Grundsätzliches zum Sozialrecht

4. Untergliederung des Sozialrechts

Eine Vielzahl von Gesetzestexten, die nicht nur in den SGB I bis XII zu finden sind, sowie zahlreiche untergesetzliche Normen wie Richtlinien und Verwaltungsvorschriften erschweren den Einblick in das Gebiet des Sozialrechts.

Es soll versucht werden, dieses große Gebiet etwas zu strukturieren.

Früher wurde das Sozialrecht unterteilt in drei Bereiche: Versorgung, Fürsorge und Sozialversicherung. Diese Unterteilung steht dabei in engem Zusammenhang mit der geschichtlichen Entwicklung des Sozialrechts und den Unterschieden bei der Finanzierung (Steuer- oder Beitragsfinanzierung).

  • Die Sozialversicherung ist dadurch gekennzeichnet, dass bestimmte Risiken wie Krankheit, Alter oder Unfall abgesichert werden und durch die Entrichtung von Beiträgen für den künftigen, in seiner Gesamtheit vorhersehbaren, Bedarf Vorsorge getroffen wird. Der Anspruch des Einzelnen entsteht dabei bei Eintritt des Versicherungsfalles unabhängig von der Bedürftigkeit des Einzelnen.
  • Versorgung meint nach der klassischen Auffassung staatliche, aus Steuern finanzierte Leistungen, die wegen besonderer Opfer des Einzelnen erbracht werden. Auch hier spielt eine tatsächliche Bedürftigkeit keine Rolle.
  • Fürsorge stellt demgegenüber einen veralteten Begriff für die Absicherung des Existenzminimums dar. Dieser aus Steuern finanzierte staatliche Beitrag erfolgt nur, wenn der Einzelne auch bedürftig ist. Sie ist nur subsidiär anwendbar, wenn alle Versuche der Fremd- oder Selbsthilfe, auch private Hilfsleistungen nicht erfolgen oder nicht ausreichend sind.


Diese klassische Dreiteilung passt auf neuere Gesetze nicht mehr. Das sind z.B. das Wohngeldrecht, Ausbildungsförderung oder der Familienlastenausgleich. Deshalb wurde eine neue Einteilung entwickelt. Es wird unterschieden zwischen Vorsorgesystemen, Entschädigungssystem und Ausgleichssystemen. Der Ausgleich erfolgt dabei durch Förderungen und Hilfen. Diese haben sich im Laufe der Zeit gegenüber dem „Ausgleich“ durchgesetzt. Die Systematik richtet sich dabei vornehmlich nach den Funktionen der entsprechenden Sozialleistung. Kurz gesagt: heute gibt es die Bereiche VorsorgeEntschädigung sowie Hilfe und Förderung.


a. Vorsorge

Die Vorsorge deckt sich im Wesentlichen mit den Sozialversicherungen nach der klassischen Einteilung.

*ANGEZEIGTE ZEILEN*:
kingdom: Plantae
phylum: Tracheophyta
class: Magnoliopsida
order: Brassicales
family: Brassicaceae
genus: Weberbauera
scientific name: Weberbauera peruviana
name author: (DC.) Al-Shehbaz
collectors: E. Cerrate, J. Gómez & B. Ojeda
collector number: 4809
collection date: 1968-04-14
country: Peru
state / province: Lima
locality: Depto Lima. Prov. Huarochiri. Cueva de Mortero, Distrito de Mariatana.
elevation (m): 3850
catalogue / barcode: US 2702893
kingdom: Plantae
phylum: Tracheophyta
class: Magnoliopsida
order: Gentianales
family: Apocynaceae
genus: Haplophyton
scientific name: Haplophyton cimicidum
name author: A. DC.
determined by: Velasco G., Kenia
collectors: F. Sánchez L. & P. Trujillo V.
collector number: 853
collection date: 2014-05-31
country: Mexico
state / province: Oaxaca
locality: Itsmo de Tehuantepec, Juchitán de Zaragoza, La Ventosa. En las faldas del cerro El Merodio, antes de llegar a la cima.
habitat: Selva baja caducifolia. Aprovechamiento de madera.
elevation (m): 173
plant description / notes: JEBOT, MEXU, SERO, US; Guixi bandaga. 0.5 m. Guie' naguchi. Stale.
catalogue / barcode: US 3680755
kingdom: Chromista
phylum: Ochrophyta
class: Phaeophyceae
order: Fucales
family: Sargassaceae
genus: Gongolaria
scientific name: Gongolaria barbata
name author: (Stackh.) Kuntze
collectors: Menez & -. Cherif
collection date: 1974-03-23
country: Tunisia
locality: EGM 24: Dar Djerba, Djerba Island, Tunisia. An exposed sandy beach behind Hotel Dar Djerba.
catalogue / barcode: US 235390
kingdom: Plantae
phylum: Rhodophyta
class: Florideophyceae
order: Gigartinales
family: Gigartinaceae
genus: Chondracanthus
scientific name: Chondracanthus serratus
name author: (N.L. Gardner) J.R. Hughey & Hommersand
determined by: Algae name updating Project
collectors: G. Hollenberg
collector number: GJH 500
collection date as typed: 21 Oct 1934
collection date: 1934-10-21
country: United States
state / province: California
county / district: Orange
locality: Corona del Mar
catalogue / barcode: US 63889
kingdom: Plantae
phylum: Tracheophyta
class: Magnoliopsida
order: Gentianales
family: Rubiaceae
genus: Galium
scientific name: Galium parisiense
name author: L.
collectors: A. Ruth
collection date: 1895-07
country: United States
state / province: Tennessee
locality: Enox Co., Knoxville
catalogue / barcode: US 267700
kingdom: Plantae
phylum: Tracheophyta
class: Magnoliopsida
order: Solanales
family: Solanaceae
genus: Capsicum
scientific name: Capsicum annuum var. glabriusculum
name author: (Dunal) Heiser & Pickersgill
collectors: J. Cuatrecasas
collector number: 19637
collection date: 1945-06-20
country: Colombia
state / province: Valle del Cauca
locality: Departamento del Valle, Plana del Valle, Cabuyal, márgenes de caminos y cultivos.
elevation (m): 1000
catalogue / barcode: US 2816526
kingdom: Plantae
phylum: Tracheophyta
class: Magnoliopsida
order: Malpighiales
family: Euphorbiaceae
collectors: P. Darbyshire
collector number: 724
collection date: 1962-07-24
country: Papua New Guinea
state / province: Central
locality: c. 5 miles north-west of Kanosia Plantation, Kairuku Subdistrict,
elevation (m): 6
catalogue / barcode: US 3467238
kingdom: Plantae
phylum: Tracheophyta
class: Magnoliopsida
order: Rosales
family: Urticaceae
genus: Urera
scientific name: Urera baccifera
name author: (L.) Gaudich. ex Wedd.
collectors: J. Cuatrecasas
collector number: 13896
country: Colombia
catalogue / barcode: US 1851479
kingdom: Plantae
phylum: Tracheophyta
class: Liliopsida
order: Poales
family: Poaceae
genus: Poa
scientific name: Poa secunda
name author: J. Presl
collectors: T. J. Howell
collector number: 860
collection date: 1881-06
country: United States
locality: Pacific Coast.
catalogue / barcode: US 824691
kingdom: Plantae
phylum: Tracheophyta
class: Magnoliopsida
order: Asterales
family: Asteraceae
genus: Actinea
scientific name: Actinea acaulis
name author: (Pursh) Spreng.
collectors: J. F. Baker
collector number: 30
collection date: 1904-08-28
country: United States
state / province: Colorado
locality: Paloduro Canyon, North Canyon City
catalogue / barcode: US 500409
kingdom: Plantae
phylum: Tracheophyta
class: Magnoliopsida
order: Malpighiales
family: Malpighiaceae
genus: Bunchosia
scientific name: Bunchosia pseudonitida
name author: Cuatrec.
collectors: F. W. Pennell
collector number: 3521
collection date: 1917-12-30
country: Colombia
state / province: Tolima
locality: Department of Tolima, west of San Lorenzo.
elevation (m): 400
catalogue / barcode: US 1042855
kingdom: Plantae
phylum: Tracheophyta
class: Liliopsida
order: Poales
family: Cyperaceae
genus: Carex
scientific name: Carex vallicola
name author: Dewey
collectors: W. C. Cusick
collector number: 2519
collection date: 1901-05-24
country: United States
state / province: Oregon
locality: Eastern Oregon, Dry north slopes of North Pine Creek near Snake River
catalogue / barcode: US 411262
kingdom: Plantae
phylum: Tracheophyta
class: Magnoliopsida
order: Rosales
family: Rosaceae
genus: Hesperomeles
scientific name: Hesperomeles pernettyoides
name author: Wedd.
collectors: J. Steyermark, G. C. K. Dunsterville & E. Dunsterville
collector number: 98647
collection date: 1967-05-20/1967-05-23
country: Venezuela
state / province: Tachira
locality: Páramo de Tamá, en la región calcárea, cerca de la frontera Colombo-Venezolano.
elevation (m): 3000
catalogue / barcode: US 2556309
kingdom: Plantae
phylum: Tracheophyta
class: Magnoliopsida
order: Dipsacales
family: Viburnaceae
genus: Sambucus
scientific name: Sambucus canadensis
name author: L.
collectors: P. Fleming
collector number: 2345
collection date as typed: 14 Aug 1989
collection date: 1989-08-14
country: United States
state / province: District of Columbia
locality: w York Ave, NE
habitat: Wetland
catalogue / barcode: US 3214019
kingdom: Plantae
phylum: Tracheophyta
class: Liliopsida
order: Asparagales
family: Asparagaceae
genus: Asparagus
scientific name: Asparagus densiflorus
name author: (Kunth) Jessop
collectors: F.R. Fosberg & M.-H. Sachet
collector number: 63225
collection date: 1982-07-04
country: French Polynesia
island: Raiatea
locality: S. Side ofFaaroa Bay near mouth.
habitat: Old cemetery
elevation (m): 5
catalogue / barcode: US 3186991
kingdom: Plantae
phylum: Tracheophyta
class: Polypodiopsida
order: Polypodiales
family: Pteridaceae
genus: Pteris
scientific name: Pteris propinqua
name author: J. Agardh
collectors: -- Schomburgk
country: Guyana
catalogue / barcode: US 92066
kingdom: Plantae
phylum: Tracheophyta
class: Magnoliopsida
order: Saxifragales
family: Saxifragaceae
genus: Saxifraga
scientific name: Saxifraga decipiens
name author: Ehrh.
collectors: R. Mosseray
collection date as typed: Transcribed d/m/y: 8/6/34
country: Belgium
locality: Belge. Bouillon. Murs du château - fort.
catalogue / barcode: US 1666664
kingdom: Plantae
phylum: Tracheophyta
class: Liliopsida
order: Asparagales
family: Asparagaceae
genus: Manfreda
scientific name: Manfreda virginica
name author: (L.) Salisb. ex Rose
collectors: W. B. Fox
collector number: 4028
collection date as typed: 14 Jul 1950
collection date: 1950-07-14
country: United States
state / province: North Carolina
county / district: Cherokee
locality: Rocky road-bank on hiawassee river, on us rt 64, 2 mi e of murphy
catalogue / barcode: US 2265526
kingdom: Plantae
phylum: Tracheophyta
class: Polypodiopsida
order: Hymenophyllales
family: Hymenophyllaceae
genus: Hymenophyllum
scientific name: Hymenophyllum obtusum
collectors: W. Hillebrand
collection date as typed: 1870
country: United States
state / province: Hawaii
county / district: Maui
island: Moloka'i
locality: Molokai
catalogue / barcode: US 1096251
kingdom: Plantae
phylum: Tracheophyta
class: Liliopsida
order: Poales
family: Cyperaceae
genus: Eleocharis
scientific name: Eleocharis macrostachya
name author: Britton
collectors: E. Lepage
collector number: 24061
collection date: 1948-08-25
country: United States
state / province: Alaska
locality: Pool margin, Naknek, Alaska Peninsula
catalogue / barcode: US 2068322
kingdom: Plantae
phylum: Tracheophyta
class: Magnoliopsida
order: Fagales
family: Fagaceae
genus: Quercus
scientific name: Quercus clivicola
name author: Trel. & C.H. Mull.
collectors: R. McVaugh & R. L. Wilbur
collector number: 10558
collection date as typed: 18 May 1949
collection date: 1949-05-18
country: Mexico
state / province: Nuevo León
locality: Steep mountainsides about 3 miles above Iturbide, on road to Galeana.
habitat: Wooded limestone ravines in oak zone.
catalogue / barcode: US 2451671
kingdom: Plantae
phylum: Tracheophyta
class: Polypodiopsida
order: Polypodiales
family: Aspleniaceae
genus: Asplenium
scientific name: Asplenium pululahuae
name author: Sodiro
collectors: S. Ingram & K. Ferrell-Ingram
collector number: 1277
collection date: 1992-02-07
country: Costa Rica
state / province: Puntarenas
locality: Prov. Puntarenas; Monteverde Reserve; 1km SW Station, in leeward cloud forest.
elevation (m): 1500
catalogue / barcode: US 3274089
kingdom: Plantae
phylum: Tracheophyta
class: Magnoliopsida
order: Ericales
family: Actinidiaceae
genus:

*DURCHZUFÜHRENDE AUFGABE*: Führe den Text zur Untergliederung des Sozialrechts im Anschluss an seinen letzten Satz weiter.

*ANTWORT ZUR AUFGABE*:
Sozialversicherung

Die Sozialversicherung soll vor den allgemeinen Lebensrisiken wie Krankheit, Pflegebedürftigkeit, aber auch Arbeitslosigkeit schützen.

Wichtige Prinzipien der Sozialversicherung sind das Versicherungsprinzip sowie das Solidaritätsprinzip. Das System finanziert sich grundsätzlich über die Beiträge der Versicherten.


b. Entschädigung

Die Entschädigung dagegen dient der Sicherung gegen schädigende Ereignisse, gegen die eine Vorsorge nicht möglich ist und für die die Allgemeinheit einstehen muss. Dabei geht es nicht - wie in der Sozialversicherung - um allgemeine Lebensrisiken, sondern um einen Nachteilsausgleich, der durch die Übernahme besonderer Risiken entsteht.

Die Kosten für diese Entschädigung trägt die Allgemeinheit, d.h. die Leistungen sind steuerfinanziert.


c. Hilfe und Förderung

Die Leistungen im Rahmen der Hilfe und Förderung wiederum sollen besondere Belastungen oder Leistungsschwächen des Einzelnen ausgleichen. Das wären etwa Fälle, in denen der Einzelne die Miete nicht mehr erbringen kann und deshalb Wohngeld beziehen darf. Unter diese Kategorie fallen aber auch Ausbildungsbeihilfen und –förderungen, etwa um Chancengleichheit herzustellen. Dem Einzelnen soll auf diesem Weg die Möglichkeit gegeben werden, später selbst für seinen Lebensunterhalt zu sorgen.

Diese Leistungen setzen keine vorherige Mitgliedschaft in einem Sozialleistungssystem voraus, sie sind damit nicht durch von Mitgliedern getragene Beitragsleistungen finanziert, sondern werden durch die Allgemeinheit getragen (Steuerfinanzierung).